■ SOURCE PASSAGE:
+ + + + +

A potentially expensive missed call

Contact: Brenon Daly

With AT&T’s planned purchase of T-Mobile USA now looking increasingly unlikely to close, we may have to take an eraser to our deal totals for 2011 – a very big eraser. Like most other M&A databases, The 451 M&A KnowledgeBase tallies transactions by their date of announcement rather than close. (However, we do note when the transaction is officially complete in our deal records, where relevant.) And recent regulatory developments in AT&T’s proposed consolidation of T-Mobile, which was announced eight months ago, appear to indicate the $39bn pairing may not get consummated.

If that happens, the total M&A spending for 2011 will decline by a full 17%. The planned purchase, which is the largest telco transaction in a half-decade, is three times the size of the next-largest deal announced so far this year, Google’s $12.5bn proposed purchase of Motorola Mobility.

Another way to look at it: AT&T’s $39bn cash-and-stock purchase of T-Mobile roughly equals the average monthly M&A spending around the globe for two full months so far this year. Without the big telco deal, the total value of all 2011 transactions is likely to come in just slightly below the $226bn we recorded in 2004. If that’s where spending does indeed land this year, it would represent an uptick of about 28% compared to 2010 full-year total of $172bn.

Numara keeps flowing along

Contact: Brenon Daly

Throughout its long and winding 20-year history, the name may have changed for Numara Software, but the business is still the same. The IT service desk management vendor was originally known as Blue Ocean Software, a name that got erased during the three years the company was owned by Intuit. After TA Associates sponsored a carve-out of the business in October 2005, the newly independent company came up with the name of Numara, a play on its former moniker that means ‘new ocean’ in Latin.

Regardless of what the Tampa, Florida-based company has been called, it has consistently thrown off a ton of cash. According to our understanding, privately held Numara runs north of $100m in sales and north of 35% EBITDA margins. Just recently, the company began to put some of that cash to work in M&A.

After two years out of the market, Numara recently reached across the Atlantic to pick up an Estonian mobile device management (MDM) startup called Fromdistance. (The deal was a tiny one, lining up very closely with the terms for a similar purchase by Research in Motion earlier this year. We estimate that RIM paid about $6m for German MDM startup ubitexx, which was generating less than $1m in sales.) And Numara may not be done shopping. We understand that the company is currently looking at a handful of other possible acquisitions and could well shore up a deal in the next few months.

+ + + + +

■ EXTRACTED INFORMATION:
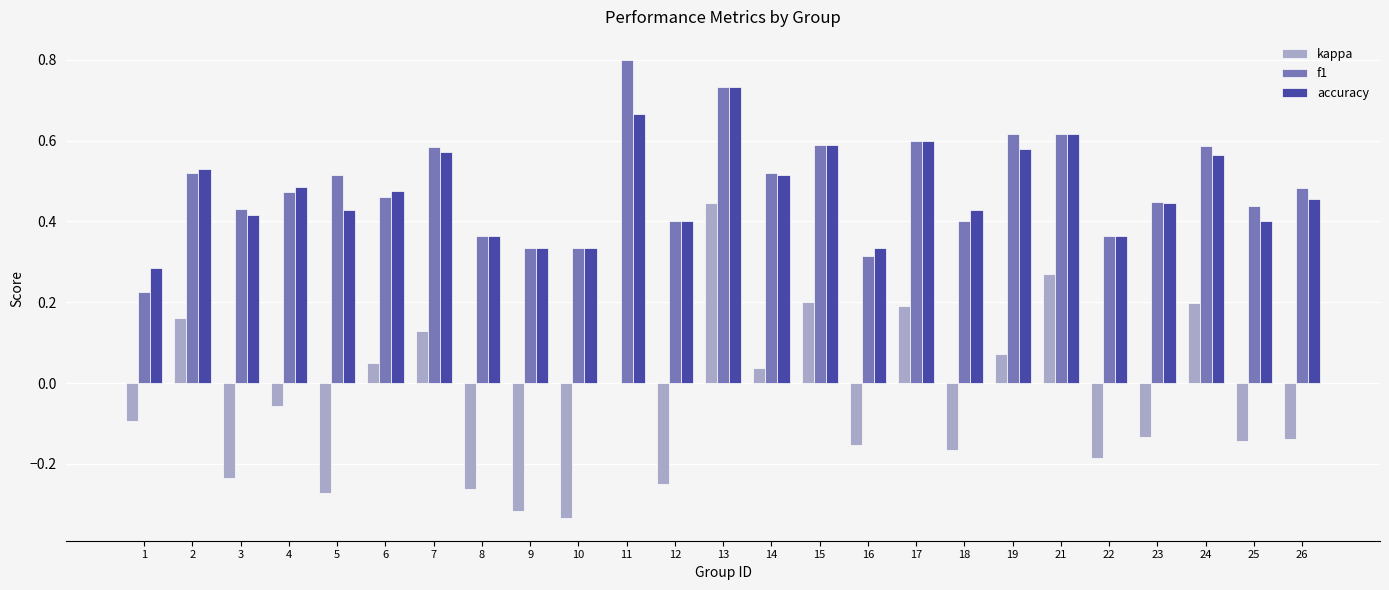

What is the maximum value shown in the chart?

0.8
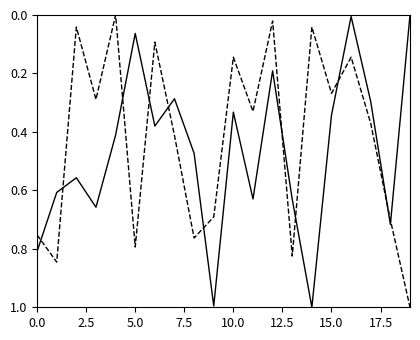

What is the maximum value shown in the chart?

1.0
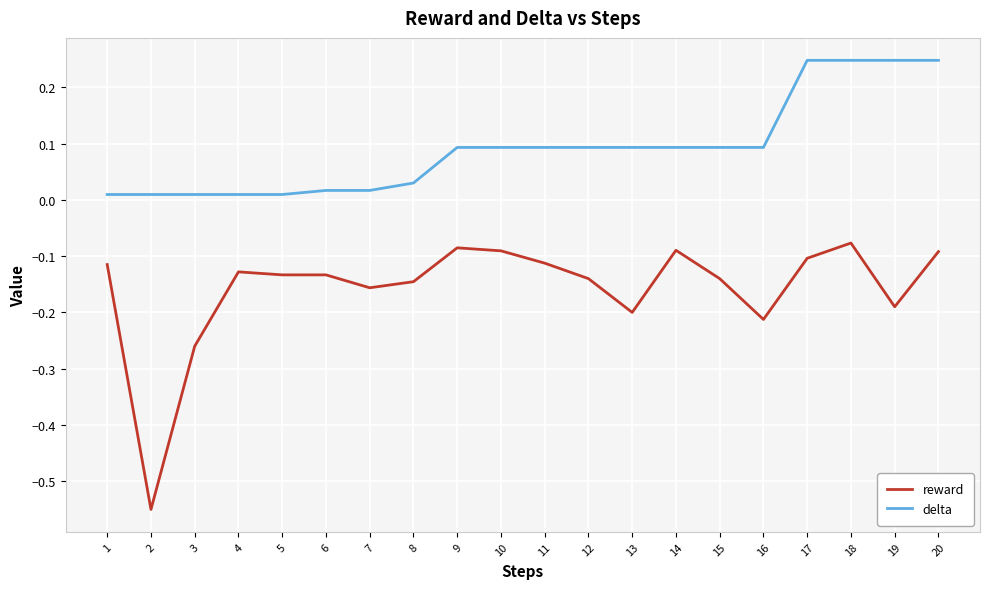

The value of reward at 16 is -0.2. True or false?

True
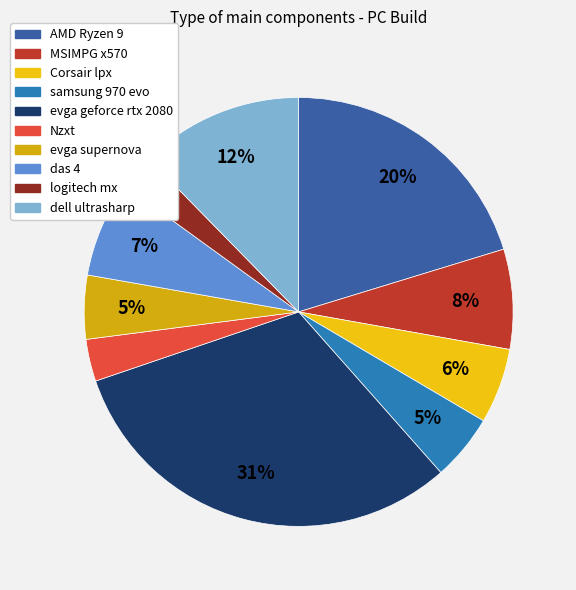

Is there a majority slice in this chart?

No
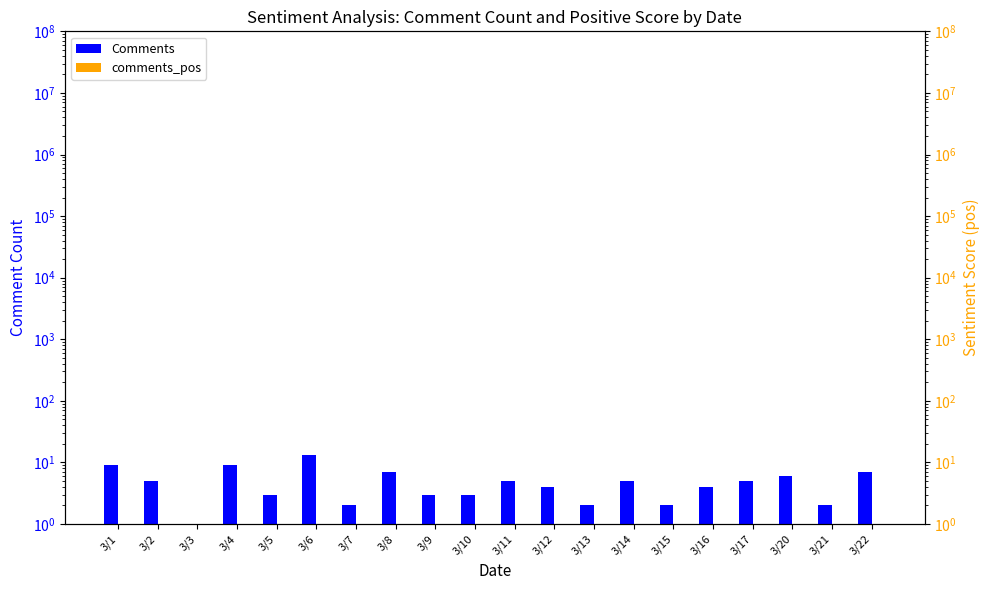

Reading right to left, what are all the values shown in this chart?

Comments: 7.0	2.0	6.0	5.0	4.0	2.0	5.0	2.0	4.0	5.0	3.0	3.0	7.0	2.0	13.0	3.0	9.0	1.0	5.0	9.0
comments_pos: 0.3	0.1	0.1	0.1	0.1	0.2	0.3	0.2	0.3	0.1	0.1	0.1	0.3	0.2	0.2	0.1	0.1	0.1	0.2	0.1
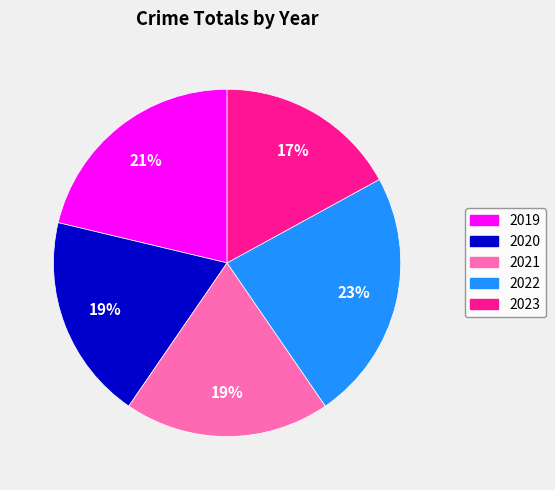

Do 2021 and 2022 together represent more than half of the pie?

No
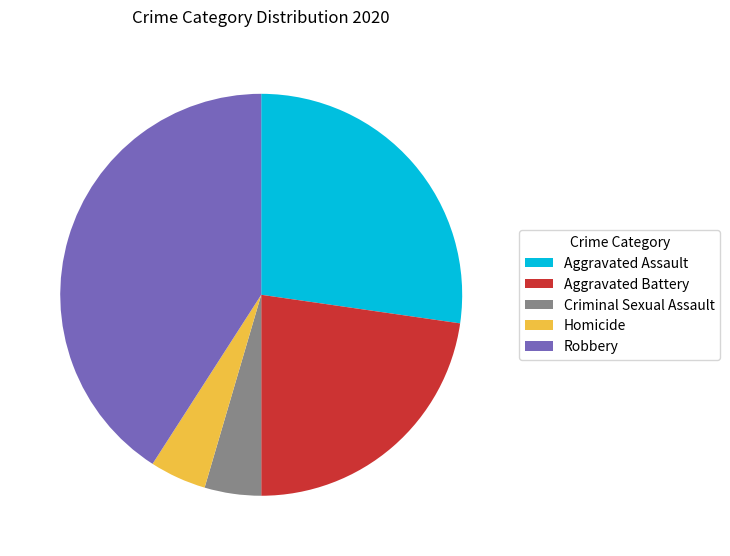

Is Homicide the majority of the pie?

No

+ + + + +

■ QUESTIONS:
**a)** Using the M&A briefs, say whether each statement agrees with the text. Answer yes or no and quote the deciding words. (i) The 451 M&A KnowledgeBase counts deals by their announcement date. (ii) Intuit owned Numara's business for five years. (iii) Numara bought the German startup ubitexx.
**b)** Resume the M&A briefs from their final sentence.
The entries above come from a different source than the M&A briefs.

■ PER-TASK OUTPUTS:
**a)**
(i) Yes: "tallies transactions by their date of announcement rather than close"
(ii) No: "the three years the company was owned by Intuit"
(iii) No: "We estimate that RIM paid about $6m for German MDM startup ubitexx"

**b)**
HP takes itself out of the market

Contact: Brenon Daly

Over its two previous fiscal years, Hewlett-Packard has spent more than $20bn on a dozen acquisitions, with five of them costing the tech giant more than $1bn each. Those days are over, according to recently named CEO Meg Whitman. In her first conference call discussing quarterly financial results on Monday, Whitman told investors not to expect any ‘major M&A’ in the current fiscal year, which runs through the end of next October. That means HP will look to ink deals valued mostly at less than $500m, she added later in the call.

That conservative M&A plan comes as HP enters what Whitman described as a ‘reset and rebuilding year.’ Both revenue and earnings are projected to slide in the current fiscal year, but HP didn’t offer specifics on the decline. The company scrapped its revenue forecast altogether, while saying only that it expected to earn ‘at least’ $4 in non-GAAP earnings per share (EPS), compared to $4.88 in non-GAAP EPS in the just-completed fiscal year. With roughly two billion shares outstanding, that indicates HP will likely net at least $1bn less this year than last year. No wonder HP isn’t in the mood to go shopping these days.

What to do with webOS?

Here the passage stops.